╭──
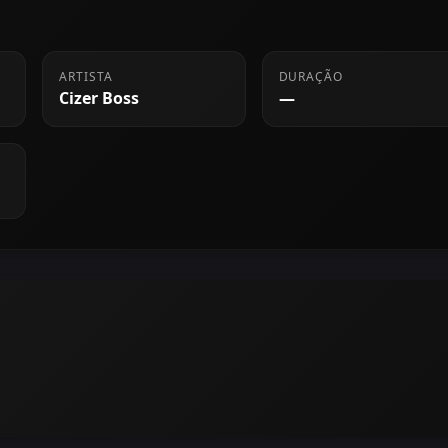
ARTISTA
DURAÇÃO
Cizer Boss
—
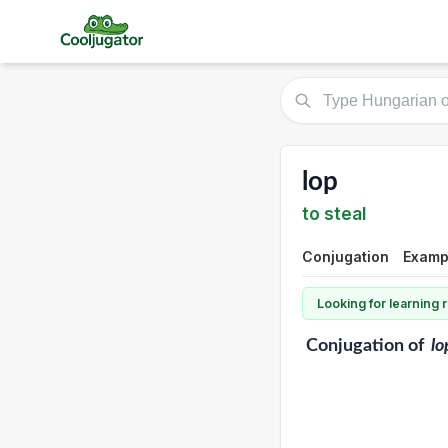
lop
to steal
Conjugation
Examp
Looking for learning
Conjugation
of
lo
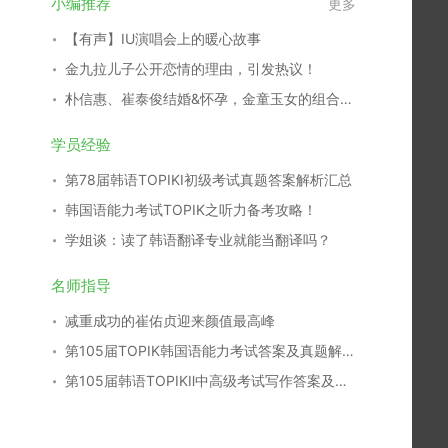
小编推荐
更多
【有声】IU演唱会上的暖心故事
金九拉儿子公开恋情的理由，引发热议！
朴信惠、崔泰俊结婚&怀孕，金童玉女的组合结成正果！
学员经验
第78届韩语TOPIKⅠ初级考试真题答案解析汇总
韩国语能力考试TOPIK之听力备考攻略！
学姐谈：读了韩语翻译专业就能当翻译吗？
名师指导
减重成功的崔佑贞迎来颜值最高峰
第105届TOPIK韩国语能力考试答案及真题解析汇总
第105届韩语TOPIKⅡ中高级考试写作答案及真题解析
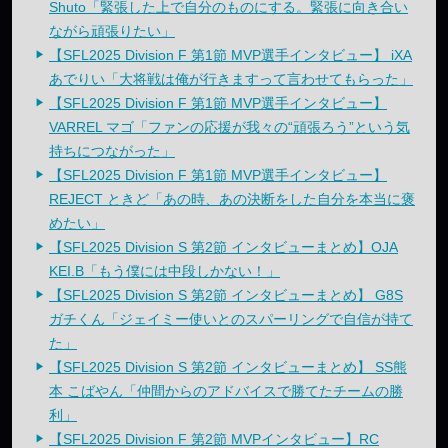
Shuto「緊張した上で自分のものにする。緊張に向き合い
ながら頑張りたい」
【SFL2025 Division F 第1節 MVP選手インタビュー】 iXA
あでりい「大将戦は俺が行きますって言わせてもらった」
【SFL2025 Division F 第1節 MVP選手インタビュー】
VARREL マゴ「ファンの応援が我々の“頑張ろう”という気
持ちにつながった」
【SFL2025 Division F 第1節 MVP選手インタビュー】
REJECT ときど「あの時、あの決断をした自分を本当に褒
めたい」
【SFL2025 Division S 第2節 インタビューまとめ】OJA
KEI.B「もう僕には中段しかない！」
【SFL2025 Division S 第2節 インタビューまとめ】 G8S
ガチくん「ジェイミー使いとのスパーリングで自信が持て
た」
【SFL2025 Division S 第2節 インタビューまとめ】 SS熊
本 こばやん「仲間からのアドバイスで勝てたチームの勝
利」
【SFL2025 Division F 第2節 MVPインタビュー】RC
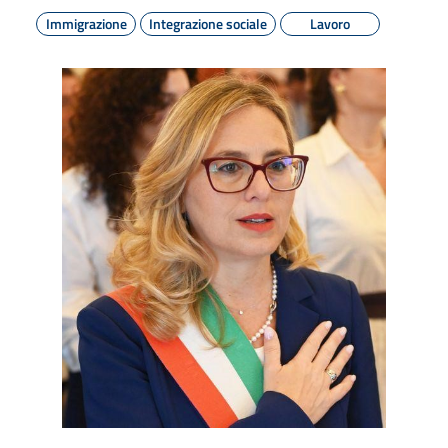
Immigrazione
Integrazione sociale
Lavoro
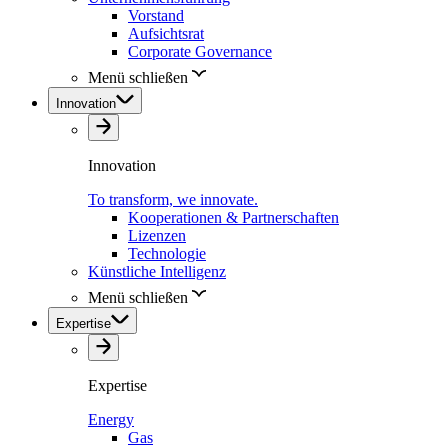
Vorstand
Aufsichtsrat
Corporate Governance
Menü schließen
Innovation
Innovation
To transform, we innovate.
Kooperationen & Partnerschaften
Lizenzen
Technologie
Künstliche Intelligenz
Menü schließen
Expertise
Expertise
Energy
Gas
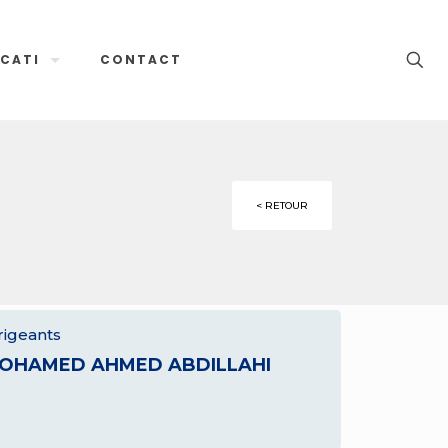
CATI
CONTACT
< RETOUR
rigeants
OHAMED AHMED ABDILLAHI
╰──
╭──
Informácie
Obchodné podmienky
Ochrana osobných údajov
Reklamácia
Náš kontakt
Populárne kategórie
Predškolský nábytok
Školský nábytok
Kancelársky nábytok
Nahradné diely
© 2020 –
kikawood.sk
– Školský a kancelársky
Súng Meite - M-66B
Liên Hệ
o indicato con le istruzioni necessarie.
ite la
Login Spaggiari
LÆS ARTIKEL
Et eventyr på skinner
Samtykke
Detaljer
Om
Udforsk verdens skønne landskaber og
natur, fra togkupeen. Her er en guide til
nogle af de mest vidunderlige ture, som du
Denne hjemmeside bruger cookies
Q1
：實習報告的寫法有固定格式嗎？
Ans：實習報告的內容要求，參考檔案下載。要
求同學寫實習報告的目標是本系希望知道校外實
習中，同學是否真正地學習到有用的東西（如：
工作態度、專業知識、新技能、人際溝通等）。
╰──
**The problem**
What is the number of lines in the listing that contain the string "nábytok"? Reply with that number alone.

**Finished exercise**
3